Delibera assembleare illecita: in quali casi?

Si parla di illiceità della deliberazione assembleare quando questa, “pur essendo stata adottata nell’ambito delle attribuzioni dell’assemblea, risulti avere un “contenuto illecito” (art. 1343 cod. civ.), nel senso che il decisum risulta contrario a “norme imperative”, all’”ordine pubblico” o al “buon costume”. Sono NULLE, innanzitutto, le deliberazioni assembleari che abbiano un contenuto contrario alle norme imperative. Le norme imperative sono quelle norme non derogabili dalla volontà dei privati, poste a tutela degli interessi generali della collettività sociale o di interessi particolari che l’ordinamento reputa indisponibili, assicurandone comunque la tutela.

Nella disciplina del condominio degli edifici, le norme inderogabili sono specificamente individuate dagli artt. 1138, quarto comma, cod. civ. e 72 disp. att. cod. civ. Parimenti vanno ritenute nulle le deliberazioni assembleari che abbiano un contenuto contrario all’ordine pubblico, inteso quale complesso dei principi generali dell’ordinamento (tale sarebbe, ad es., una deliberazione che introducesse discriminazioni di sesso o di razza tra i condomini nell’uso delle cose comuni); ovvero che abbiano un contenuto contrario al buon costume, inteso quest’ultimo come il complesso delle regole che costituiscono la morale della collettività sociale in un dato ambiente e in un determinato tempo.

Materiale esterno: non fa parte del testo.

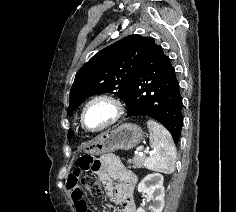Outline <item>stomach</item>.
Masks as SVG:
<instances>
[{
	"instance_id": "obj_1",
	"label": "stomach",
	"mask_w": 236,
	"mask_h": 212,
	"mask_svg": "<svg viewBox=\"0 0 236 212\" xmlns=\"http://www.w3.org/2000/svg\"><path fill=\"white\" fill-rule=\"evenodd\" d=\"M144 137L142 129L132 123H125L114 130L98 135L85 149L91 155H102L117 150H130Z\"/></svg>"
}]
</instances>
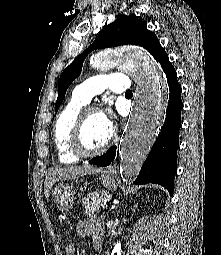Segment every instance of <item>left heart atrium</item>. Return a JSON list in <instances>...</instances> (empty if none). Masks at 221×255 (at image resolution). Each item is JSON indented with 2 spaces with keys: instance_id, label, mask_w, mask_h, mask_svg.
<instances>
[{
  "instance_id": "left-heart-atrium-1",
  "label": "left heart atrium",
  "mask_w": 221,
  "mask_h": 255,
  "mask_svg": "<svg viewBox=\"0 0 221 255\" xmlns=\"http://www.w3.org/2000/svg\"><path fill=\"white\" fill-rule=\"evenodd\" d=\"M105 121L107 122V124L110 126L111 125V121L109 120L108 116H103Z\"/></svg>"
}]
</instances>
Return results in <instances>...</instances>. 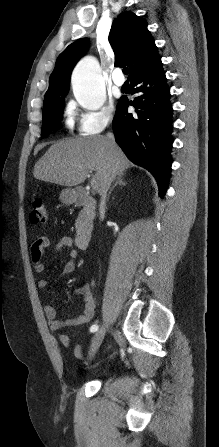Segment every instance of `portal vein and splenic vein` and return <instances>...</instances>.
<instances>
[{
  "label": "portal vein and splenic vein",
  "mask_w": 219,
  "mask_h": 447,
  "mask_svg": "<svg viewBox=\"0 0 219 447\" xmlns=\"http://www.w3.org/2000/svg\"><path fill=\"white\" fill-rule=\"evenodd\" d=\"M91 187L93 190H96L98 188L97 182L95 179H92L91 181Z\"/></svg>",
  "instance_id": "1"
}]
</instances>
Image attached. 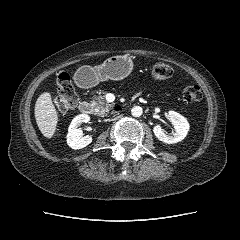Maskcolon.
<instances>
[{"label":"colon","instance_id":"5ec220e1","mask_svg":"<svg viewBox=\"0 0 240 240\" xmlns=\"http://www.w3.org/2000/svg\"><path fill=\"white\" fill-rule=\"evenodd\" d=\"M173 75L172 67L162 61L155 62L151 67V76L156 81H165ZM57 96L55 106L59 112H66L77 104V94L73 87L68 72L60 70L56 73ZM183 99L191 104L198 105L203 99V94L198 85H188L183 89Z\"/></svg>","mask_w":240,"mask_h":240}]
</instances>
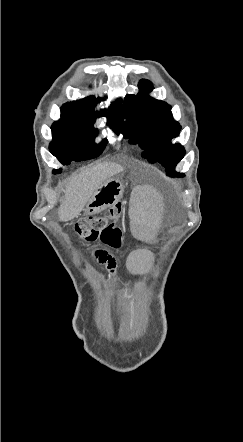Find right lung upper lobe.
<instances>
[{
  "label": "right lung upper lobe",
  "instance_id": "right-lung-upper-lobe-1",
  "mask_svg": "<svg viewBox=\"0 0 243 442\" xmlns=\"http://www.w3.org/2000/svg\"><path fill=\"white\" fill-rule=\"evenodd\" d=\"M100 100V98L95 99L94 96H89L81 100L66 103L61 107V110L88 120H95L96 117L107 116L110 124L121 128L123 122V107L120 103L121 100L119 99L116 102H113L108 109V113H106V110H101L100 112L95 113V105Z\"/></svg>",
  "mask_w": 243,
  "mask_h": 442
}]
</instances>
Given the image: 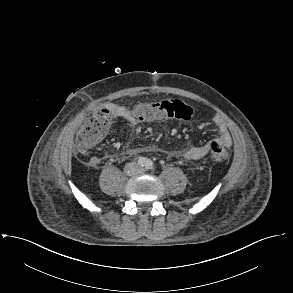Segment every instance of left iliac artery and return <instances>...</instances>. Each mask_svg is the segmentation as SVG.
Listing matches in <instances>:
<instances>
[{
    "instance_id": "left-iliac-artery-1",
    "label": "left iliac artery",
    "mask_w": 293,
    "mask_h": 293,
    "mask_svg": "<svg viewBox=\"0 0 293 293\" xmlns=\"http://www.w3.org/2000/svg\"><path fill=\"white\" fill-rule=\"evenodd\" d=\"M145 168L146 169H152L153 168V162L150 160H147L146 164H145Z\"/></svg>"
}]
</instances>
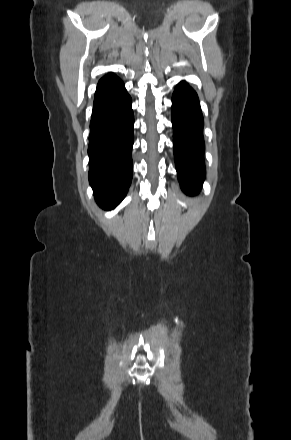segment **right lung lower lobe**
Segmentation results:
<instances>
[{
    "label": "right lung lower lobe",
    "instance_id": "obj_1",
    "mask_svg": "<svg viewBox=\"0 0 291 440\" xmlns=\"http://www.w3.org/2000/svg\"><path fill=\"white\" fill-rule=\"evenodd\" d=\"M132 100L113 73L97 85L89 136V182L103 209L115 208L132 180L134 116Z\"/></svg>",
    "mask_w": 291,
    "mask_h": 440
}]
</instances>
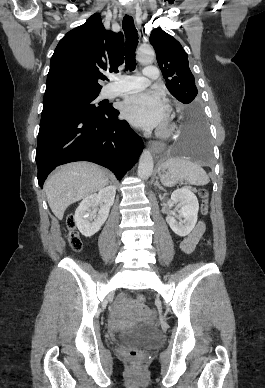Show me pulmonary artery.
Listing matches in <instances>:
<instances>
[{
    "instance_id": "1",
    "label": "pulmonary artery",
    "mask_w": 265,
    "mask_h": 388,
    "mask_svg": "<svg viewBox=\"0 0 265 388\" xmlns=\"http://www.w3.org/2000/svg\"><path fill=\"white\" fill-rule=\"evenodd\" d=\"M145 77L141 75H115L114 80L118 83H113L111 96L121 95L128 91V94H141L143 87L148 86L149 82H158L160 77L155 64H146Z\"/></svg>"
}]
</instances>
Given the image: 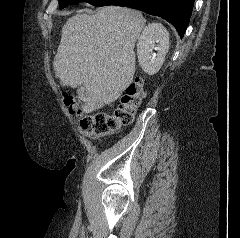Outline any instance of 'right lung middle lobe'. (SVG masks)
Returning <instances> with one entry per match:
<instances>
[{"instance_id":"obj_1","label":"right lung middle lobe","mask_w":240,"mask_h":238,"mask_svg":"<svg viewBox=\"0 0 240 238\" xmlns=\"http://www.w3.org/2000/svg\"><path fill=\"white\" fill-rule=\"evenodd\" d=\"M100 0H59L60 9L67 7L71 3L87 2L91 5H95Z\"/></svg>"}]
</instances>
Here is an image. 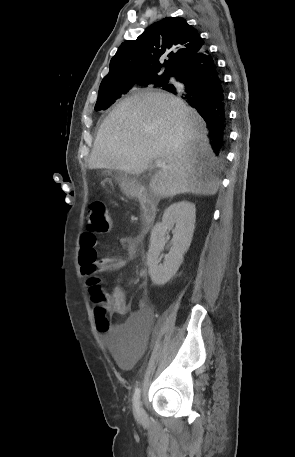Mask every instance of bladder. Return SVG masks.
Returning a JSON list of instances; mask_svg holds the SVG:
<instances>
[{
  "label": "bladder",
  "instance_id": "bladder-1",
  "mask_svg": "<svg viewBox=\"0 0 295 457\" xmlns=\"http://www.w3.org/2000/svg\"><path fill=\"white\" fill-rule=\"evenodd\" d=\"M105 347H113L112 354L122 368L131 367L147 347V338H105Z\"/></svg>",
  "mask_w": 295,
  "mask_h": 457
}]
</instances>
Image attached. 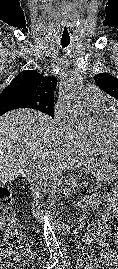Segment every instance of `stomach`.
Listing matches in <instances>:
<instances>
[{"label":"stomach","instance_id":"stomach-1","mask_svg":"<svg viewBox=\"0 0 118 269\" xmlns=\"http://www.w3.org/2000/svg\"><path fill=\"white\" fill-rule=\"evenodd\" d=\"M89 171L100 182L110 183L118 176V168L110 162H100L90 166Z\"/></svg>","mask_w":118,"mask_h":269}]
</instances>
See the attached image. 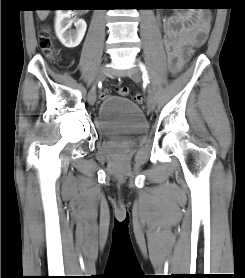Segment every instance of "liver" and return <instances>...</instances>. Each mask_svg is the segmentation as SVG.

In questi casi, la deliberazione assembleare, nonostante verta su una materia rientrante nelle attribuzioni dell’assemblea, si pone però in tale contrasto con i valori giuridici fondamentali dell’ordinamento da non poter trovare alcuna tutela giuridica, sicché la sua nullità può essere fatta valere in ogni tempo da chiunque vi abbia interesse (anche da parte del condomino che abbia votato a favore della sua approvazione). Al di fuori di tali ipotesi, deve ritenersi che ogni violazione di legge determina la MERA ANNULLABILITÀ della deliberazione, che può essere fatta valere solo nei modi e nei tempi di cui all’art. 1137 cod. civ.” (Cass. Sez. Unite Civ. Sent. n. 9839/2021).